▶ _JOB ITEM 1_
Repeat the passage from the discussion of address-restricted historic sites, starting at "Nuclear weapon goes" and ending at "21:41, 6 October 2010 (UTC)".

In this context it is an American issue, though there might be similar issues elsewhere. Likely not in the UK however. I can imagine public information from a reliable source being available, with 99+% of the people in this project wanting to remove the information from Wikipedia, e.g. if the NRHP requested that the info be deleted based on a real situation of archeological looting. The problem to my mind is that the NRHP hasn't been very accurate or professional in how they list AR sites, and that the basic "address restricted" designation simply isn't credible. BTW, I've stated my conflicted position several times above and now want to sit back and hear what others have to contribute. Smallbones (talk) 21:13, 6 October 2010 (UTC)

(ec) Thanks for commenting, and good questions. In the NRHP program, the "address restriction" tool is understood upfront by property owners, archeologists, others as being permanently available to enable listing of physically unprotected sites. Otherwise archeologists or others would not agree to NRHP listing. NRHP listing provides for eligibility for historical preservation grants, and puts in place permanent requirements for various Federal agencies to get clearance before damaging a site (like for some archeological sites that are located within a Federally owned nuclear power plant or a military installation) and provides other possible benefits. Increasing public understanding sounds like a general good, but not when the archeologist or Indian tribes or whoever were promised the location info would not be revealed, and when it is professional judgment that disclosure of location would lead to physical damage. Of course many sites get protected physically later, like a fence and museum get built, and then the address restriction is inappropriate. I'm curious whether this kind of promise is only present in U.S. historic register listings. Is there any wikipedia policy about military secrets, like recipe for making atomic bombs? There's also Wikipedia:Restricted materials but that is not about military or archeological secrets. --doncram (talk) 21:22, 6 October 2010 (UTC)
Nuclear weapon goes into technical detail, but nothing that isn't already nearly universally known. The WP:RS and WP:V policies tend to deal with really secret things, since if they aren't already published in a reliable source, we can't use it. If it's a real big secret, it'll just have to wait until the big story breaks concerning the lizard-people who are really running the planet. Acroterion (talk) 21:41, 6 October 2010 (UTC)

▶ _DATA TO PROCESS_
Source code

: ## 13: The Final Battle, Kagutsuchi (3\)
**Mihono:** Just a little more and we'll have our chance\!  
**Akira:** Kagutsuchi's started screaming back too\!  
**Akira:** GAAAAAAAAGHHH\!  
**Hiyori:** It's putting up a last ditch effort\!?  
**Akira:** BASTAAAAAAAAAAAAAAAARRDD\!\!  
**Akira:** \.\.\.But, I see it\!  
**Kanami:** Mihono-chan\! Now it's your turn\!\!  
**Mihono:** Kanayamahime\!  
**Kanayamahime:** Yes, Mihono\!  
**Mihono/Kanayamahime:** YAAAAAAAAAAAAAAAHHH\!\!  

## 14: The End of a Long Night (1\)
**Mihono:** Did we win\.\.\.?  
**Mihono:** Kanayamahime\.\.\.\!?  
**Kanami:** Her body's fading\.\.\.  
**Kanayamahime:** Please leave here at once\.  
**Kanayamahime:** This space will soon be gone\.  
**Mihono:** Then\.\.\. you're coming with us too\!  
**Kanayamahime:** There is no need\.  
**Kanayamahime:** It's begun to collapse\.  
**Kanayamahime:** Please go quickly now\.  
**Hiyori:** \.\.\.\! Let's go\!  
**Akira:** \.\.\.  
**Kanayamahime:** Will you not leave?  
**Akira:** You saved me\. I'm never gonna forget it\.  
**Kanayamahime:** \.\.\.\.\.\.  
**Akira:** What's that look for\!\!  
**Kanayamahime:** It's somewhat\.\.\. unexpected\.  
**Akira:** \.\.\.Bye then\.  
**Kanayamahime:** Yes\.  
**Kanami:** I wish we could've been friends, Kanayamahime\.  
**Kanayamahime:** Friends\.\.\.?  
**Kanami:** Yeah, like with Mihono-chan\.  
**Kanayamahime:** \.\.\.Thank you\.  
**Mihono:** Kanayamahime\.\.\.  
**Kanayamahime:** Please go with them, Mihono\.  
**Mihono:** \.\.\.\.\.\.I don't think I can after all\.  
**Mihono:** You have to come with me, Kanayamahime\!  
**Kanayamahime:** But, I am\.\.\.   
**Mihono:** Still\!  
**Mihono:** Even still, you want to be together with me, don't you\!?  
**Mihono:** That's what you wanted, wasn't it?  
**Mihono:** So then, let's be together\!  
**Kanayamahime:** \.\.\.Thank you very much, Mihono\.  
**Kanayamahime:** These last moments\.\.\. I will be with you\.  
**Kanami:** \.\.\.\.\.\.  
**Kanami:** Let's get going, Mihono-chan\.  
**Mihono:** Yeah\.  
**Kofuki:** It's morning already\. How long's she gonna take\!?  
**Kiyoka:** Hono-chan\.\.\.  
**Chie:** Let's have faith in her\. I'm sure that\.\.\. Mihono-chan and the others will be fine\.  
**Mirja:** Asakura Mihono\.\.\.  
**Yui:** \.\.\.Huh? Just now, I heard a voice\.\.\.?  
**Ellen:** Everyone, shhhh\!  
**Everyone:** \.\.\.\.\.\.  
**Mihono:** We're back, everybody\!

▶ _JOB ITEM 2_
Format the lines of the listing as a Markdown table, starting at the line containing "## 14: The End of a Long Night (1\)" and ending at the line containing "you not leave?". Use the columns "Row" and "Line", and leave out blank lines.

▶ _RESPONSE BOX 1_
Nuclear weapon goes into technical detail, but nothing that isn't already nearly universally known. The WP:RS and WP:V policies tend to deal with really secret things, since if they aren't already published in a reliable source, we can't use it. If it's a real big secret, it'll just have to wait until the big story breaks concerning the lizard-people who are really running the planet. Acroterion (talk) 21:41, 6 October 2010 (UTC)

▶ _RESPONSE BOX 2_
| Row | Line |
|---|---|
| 1 | ## 14: The End of a Long Night (1\) |
| 2 | **Mihono:** Did we win\.\.\.?   |
| 3 | **Mihono:** Kanayamahime\.\.\.\!?   |
| 4 | **Kanami:** Her body's fading\.\.\.   |
| 5 | **Kanayamahime:** Please leave here at once\.   |
| 6 | **Kanayamahime:** This space will soon be gone\.   |
| 7 | **Mihono:** Then\.\.\. you're coming with us too\!   |
| 8 | **Kanayamahime:** There is no need\.   |
| 9 | **Kanayamahime:** It's begun to collapse\.   |
| 10 | **Kanayamahime:** Please go quickly now\.   |
| 11 | **Hiyori:** \.\.\.\! Let's go\!   |
| 12 | **Akira:** \.\.\.   |
| 13 | **Kanayamahime:** Will you not leave?   |